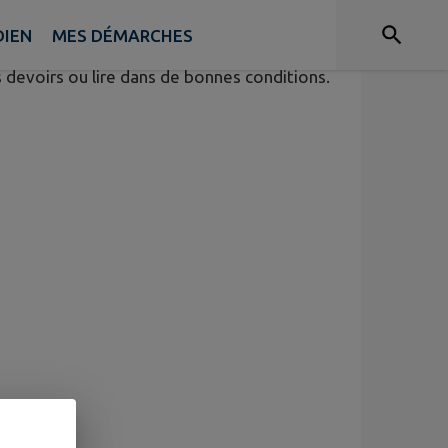
DIEN
MES DÉMARCHES
rs devoirs ou lire dans de bonnes conditions.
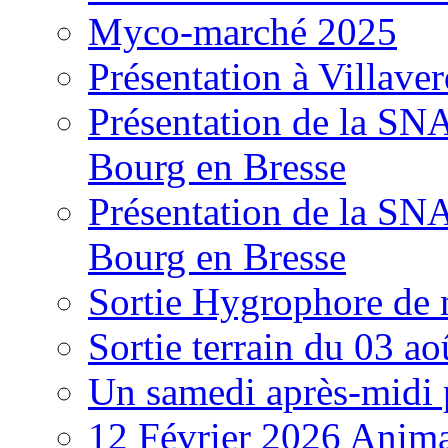
Myco-marché 2025
Présentation à Villave
Présentation de la S
Bourg en Bresse
Présentation de la S
Bourg en Bresse
Sortie Hygrophore de
Sortie terrain du 03 a
Un samedi après-midi 
12 Février 2026 Anima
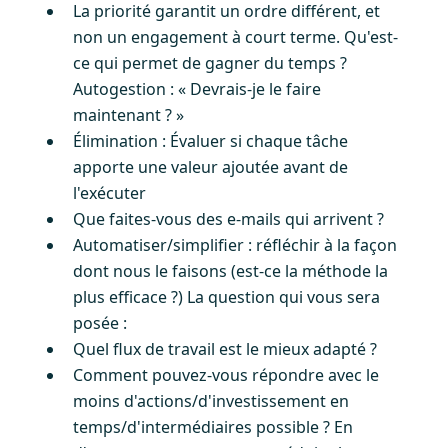
La priorité garantit un ordre différent, et
non un engagement à court terme. Qu'est-
ce qui permet de gagner du temps ?
Autogestion : « Devrais-je le faire
maintenant ? »
Élimination : Évaluer si chaque tâche
apporte une valeur ajoutée avant de
l'exécuter
Que faites-vous des e-mails qui arrivent ?
Automatiser/simplifier : réfléchir à la façon
dont nous le faisons (est-ce la méthode la
plus efficace ?) La question qui vous sera
posée :
Quel flux de travail est le mieux adapté ?
Comment pouvez-vous répondre avec le
moins d'actions/d'investissement en
temps/d'intermédiaires possible ? En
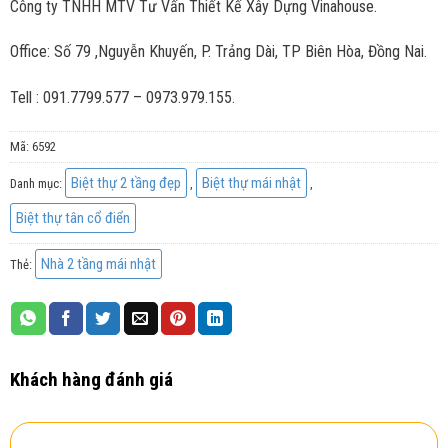
Công ty TNHH MTV Tư Vấn Thiết Kế Xây Dựng Vinahouse.
Office: Số 79 ,Nguyễn Khuyến, P. Trảng Dài, TP Biên Hòa, Đồng Nai.
Tell : 091.7799.577 – 0973.979.155.
Mã:
6592
Biệt thự 2 tầng đẹp
Biệt thự mái nhật
Danh mục:
,
,
Biệt thự tân cổ điển
Nhà 2 tầng mái nhật
Thẻ:
Khách hàng đánh giá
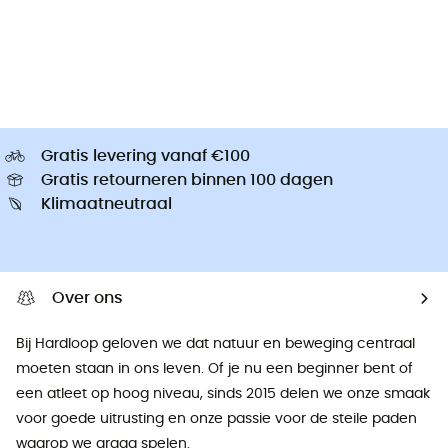
Gratis levering vanaf €100
Gratis retourneren binnen 100 dagen
Klimaatneutraal
Over ons
Bij Hardloop geloven we dat natuur en beweging centraal
moeten staan ​​in ons leven. Of je nu een beginner bent of
een atleet op hoog niveau, sinds 2015 delen we onze smaak
voor goede uitrusting en onze passie voor de steile paden
waarop we graag spelen.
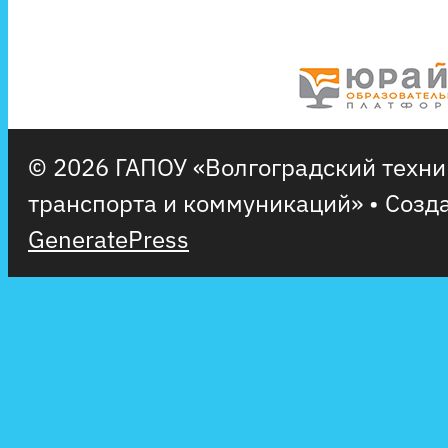
© 2026 ГАПОУ «Волгоградский техн
транспорта и коммуникаций»
• Созд
GeneratePress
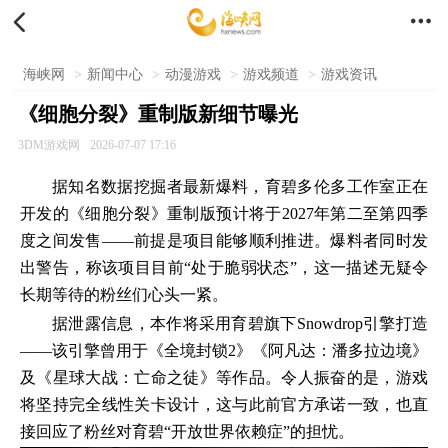


海峡网
>
新闻中心
>
动漫游戏
>
游戏频道
>
游戏资讯
《细胞分裂》重制版新细节曝光
3DM游戏网
2026-07-07 17:16
据知名数据挖掘者最新爆料，育碧多伦多工作室正在
开发的《细胞分裂》重制版预计将于2027年第二至第四季
度之间发售——前提是项目能够顺利推进。爆料者同时发
出警告，称该项目目前“处于脆弱状态”，这一描述无疑令
长期等待的粉丝们心头一紧。
据泄露信息，本作将采用育碧旗下Snowdrop引擎打造
——该引擎曾用于《全境封锁2》《阿凡达：潘多拉边境》
及《星球大战：亡命之徒》等作品。令人振奋的是，游戏
将坚持完全线性关卡设计，这与此前官方承诺一致，也直
接回应了粉丝对育碧“开放世界依赖症”的担忧。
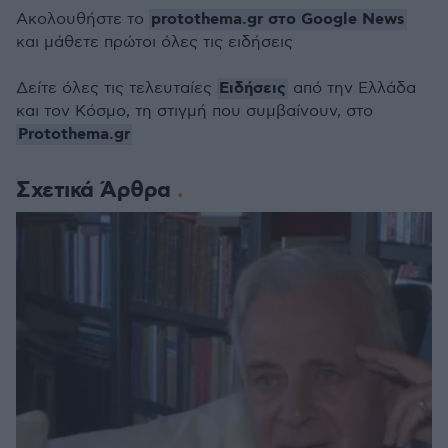
protothema.gr στο Google News
Ακολουθήστε το
και μάθετε πρώτοι όλες τις ειδήσεις
Ειδήσεις
Δείτε όλες τις τελευταίες
από την Ελλάδα
και τον Κόσμο, τη στιγμή που συμβαίνουν, στο
Protothema.gr
Σχετικά Άρθρα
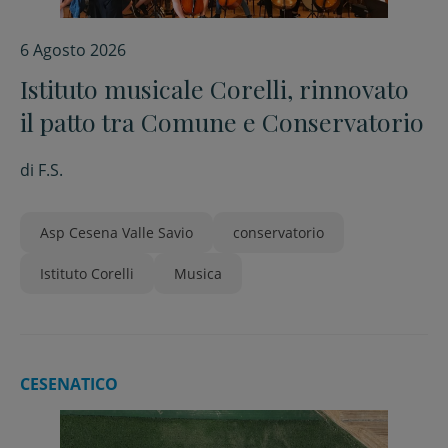
6 Agosto 2026
Istituto musicale Corelli, rinnovato
il patto tra Comune e Conservatorio
di
F.S.
Asp Cesena Valle Savio
conservatorio
Istituto Corelli
Musica
CESENATICO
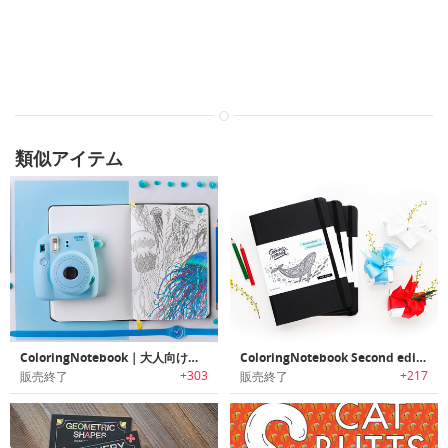
類似アイテム
ColoringNotebook｜大人向けの塗り絵ページ付きノートブック「カラーリングノートブック」
ColoringNotebook Second edition｜大人向けの塗り絵ページ付きノートブック「カラーリングノートブック 2nd」
+303
+217
販売終了
販売終了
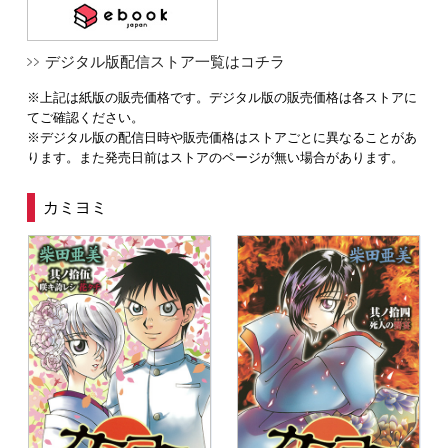
デジタル版配信ストア一覧はコチラ
※上記は紙版の販売価格です。デジタル版の販売価格は各ストアに
てご確認ください。
※デジタル版の配信日時や販売価格はストアごとに異なることがあ
ります。また発売日前はストアのページが無い場合があります。
カミヨミ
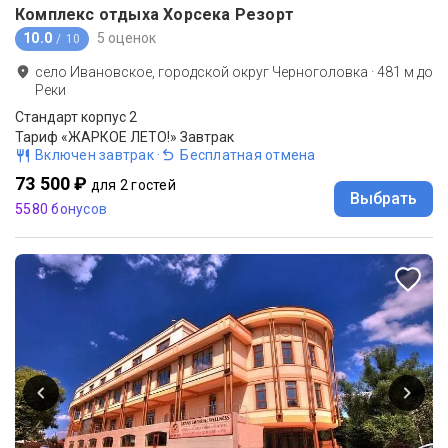
Комплекс отдыха Хорсека Резорт
10.0
5 оценок
/ 10
село Ивановское, городской округ Черноголовка
·
481
м до
Реки
Стандарт корпус 2
Тариф «ЖАРКОЕ ЛЕТО!» Завтрак
Включен завтрак
·
Бесплатная отмена
73 500 ₽
для 2 гостей
Выбрать
5580 бонусов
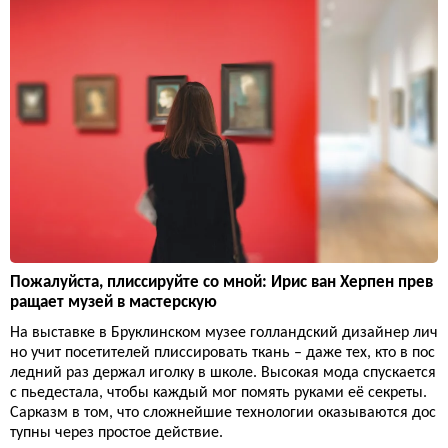
Пожалуйста, плиссируйте со мной: Ирис ван Херпен прев
ращает музей в мастерскую
На выставке в Бруклинском музее голландский дизайнер лич
но учит посетителей плиссировать ткань – даже тех, кто в пос
ледний раз держал иголку в школе. Высокая мода спускается
с пьедестала, чтобы каждый мог помять руками её секреты.
Сарказм в том, что сложнейшие технологии оказываются дос
тупны через простое действие.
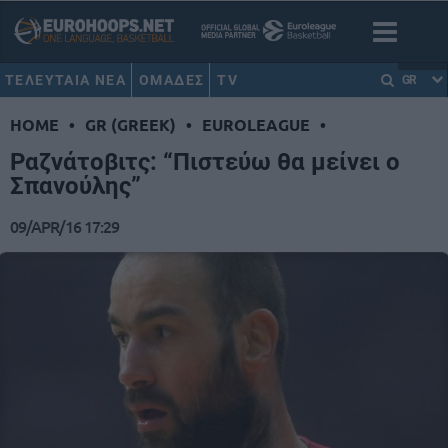
ΤΕΛΕΥΤΑΙΑ ΝΕΑ
ΟΜΑΔΕΣ
TV
GR
HOME
•
GR (GREEK)
•
EUROLEAGUE
•
Ραζνάτοβιτς: “Πιστεύω θα μείνει ο
Σπανούλης”
09/APR/16 17:29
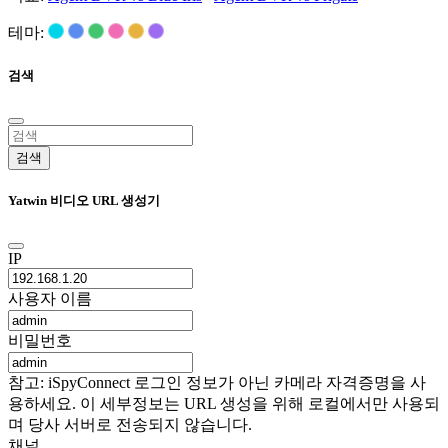
테마:
검색
검색
Yatwin 비디오 URL 생성기
IP
사용자 이름
비밀번호
참고: iSpyConnect 로그인 정보가 아닌 카메라 자격증명을 사
용하세요. 이 세부정보는 URL 생성을 위해 로컬에서만 사용되
며 당사 서버로 전송되지 않습니다.
채널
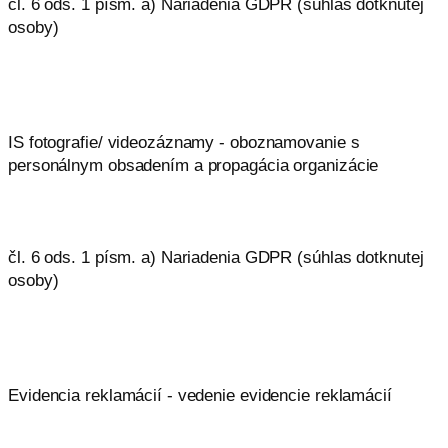
čl. 6 ods. 1 písm. a) Nariadenia GDPR (súhlas dotknutej
osoby)
IS fotografie/ videozáznamy - oboznamovanie s
personálnym obsadením a propagácia organizácie
čl. 6 ods. 1 písm. a) Nariadenia GDPR (súhlas dotknutej
osoby)
Evidencia reklamácií - vedenie evidencie reklamácií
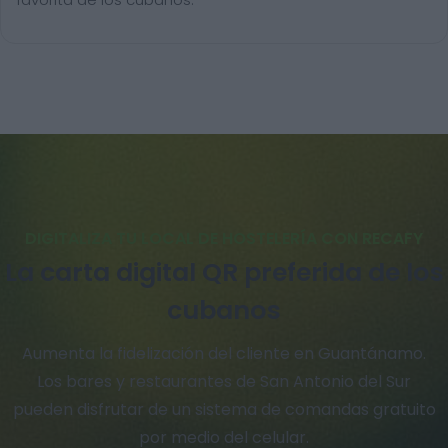
DIGITALIZA TU LOCAL DE HOSTELERÍA CON RECAFY
La carta digital QR preferida de los
cubanos
Aumenta la fidelización del cliente en Guantánamo.
Los bares y restaurantes de San Antonio del Sur
pueden disfrutar de un sistema de comandas gratuito
por medio del celular.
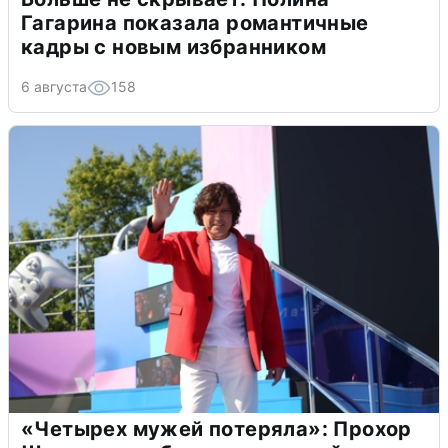
Гагарина показала романтичные
кадры с новым избранником
6 августа
158
«Четырех мужей потеряла»: Прохор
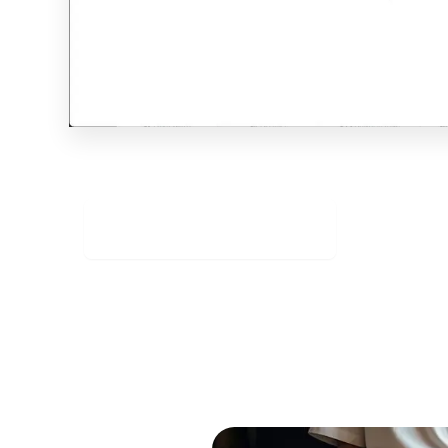
Stáhněte si zdarma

_ _ _ _ _ _ _

*What is required*
If the string "カラーリングノートブック" appears in a line of the data above, that line counts. State how many such lines there are and nothing more.

*Exercise output*
2